La similarité avec la
ClassPad 300 va même bien au-delà de la simple utilisation du même processeur. Le matériel et l'architecture logicielle sont extrêment similaires, si bien que les applications additionnelles compilées pour la
PV-S1600 peuvent être installées et lancées sur
ClassPad 300 sans la moindre recompilation ; juste à corriger des informations dans l'en-tête du fichier comme nous te l'avions
déjà annoncé.
La
PV-S1600 incluait même un
buzzer piézo-électrique et les applications additionnelles compilées pouvaient l'utiliser pour divers effets sonores, notamment dans les jeux.

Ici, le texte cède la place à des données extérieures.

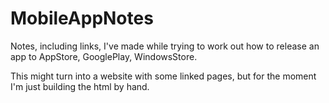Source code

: # MobileAppNotes
Notes, including links, I've made while trying to work out how to release an app to AppStore, GooglePlay, WindowsStore.

This might turn into a website with some linked pages, but for the moment I'm just building the html by hand.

Et nous en arrivons à un aspect hélas fort méconnu de la remarquable
ClassPad 300, elle utilise une carte électronique très similaire incluant le même
buzzer !
Ce
buzzer est utilisé officiellement même si de façon bien anecdotique ; les mises à jour système nécessitant plusieurs minutes
Casio a eu l'idée de lui faire jouer une mini mélodie en fin de mise à jour juste avant le redémarrage.
Hélas, la communauté
Casio de l'époque ne s'est pas emparée de cette possibilité pourtant formidable comme l'avait démontré la communauté
HP.
Impossible de dire qu'aucune application additionnelle
ClassPad n'a utilisé le
buzzer vu que la plupart des sites ayant accompagné à l'époque les utilisateurs de calculatrices
ClassPad ont aujourd'hui hélas disparu. Si ça a existé, il faut croire que ce fut également anecdotique et pas très populaire, vu que ça a été oublié.
Il faut dire que
Casio n'a pas aidé, ne laissant pas à sa communauté
(et surtout ceux qui n'avaient pas connu les HP) le temps de se rendre compte du potentiel de la chose. Dès la rentrée 2005 la
ClassPad 300 était remplacée par la
ClassPad 300 Plus. Il s'agissait d'une révision matérielle majeure comme indiqué par le changement de référence de la carte électronique, passant de
GY430 à
GY432.
Au menu un écran bien mieux contrasté et donc lisible
(celui de la ClassPad 300 ayant le défaut d'être très sombre), mais également la suppression du
buzzer ainsi que de son circuit dédié, ne laissant donc même pas la possibilité de le rajouter facilement.